Balzac and the Little Chinese Seamstress, Dai Sijie's first novel, was published in 2000.
Although Dai is a Chinese national, he wrote the novel in French, his second language. The story follows two 'city youths' who are sent to a mountain village to be 're-educated' during China's Cultural Revolution. Although the plot of the novel is fictional, its setting and its details are based on Dai's own life. Like the boys from the novel, Dai was born in Chengdu and was sent to a mountain village to be re-educated at 17, despite his fairly modest origins as a tailor's son. There, he acquired a stolen suitcase full of Chinese translations of Sigmund Freud's work. He used these texts to understand and psychoanalyze the villagers. This situation inspired the suitcase full of classic novels that Luo and the unnamed narrator steal in the book.
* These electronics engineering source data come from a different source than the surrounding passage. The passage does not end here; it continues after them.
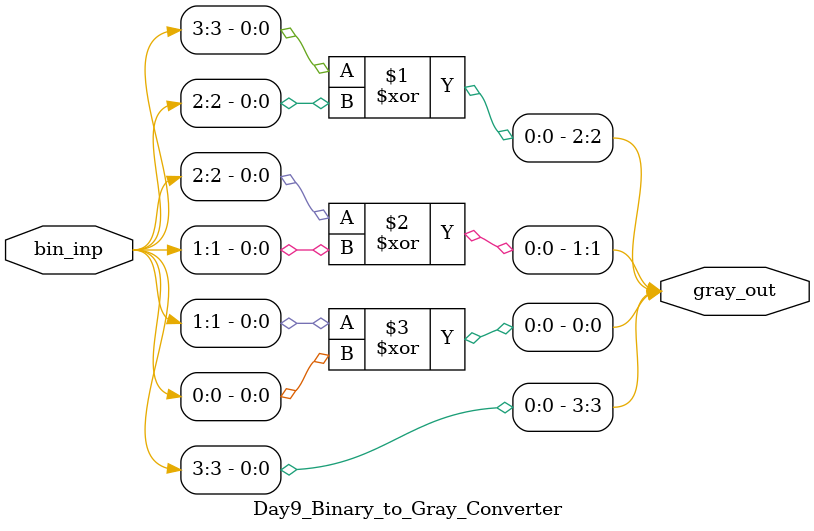
<source format=v>
module Day9_Binary_to_Gray_Converter(input [3 : 0]bin_inp,
                                     output reg [3 : 0]gray_out);
  
assign gray_out[3] = bin_inp[3];
assign gray_out[2] = bin_inp[3] ^ bin_inp[2];
assign gray_out[1] = bin_inp[2] ^ bin_inp[1];
assign gray_out[0] = bin_inp[1] ^ bin_inp[0];

endmodule
</source>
The novel received positive reviews, and sold well in Europe and North America. Although it sold 40,000 to 50,000 copies in China, it was not considered a success there. It was ultimately banned in China after officials complained about its portrayal of re-education and the Cultural Revolution. Dai, who had also directed several films prior to writing the novel, adapted it to film in 2002. Like the novel, the film was popular with audiences and critics alike. Dai attempted to film it at the mountain where he was re-educated, but the location proved too difficult for a film crew to access. Ultimately, a nearby village was chosen, and many of its villagers appear in the film as extras.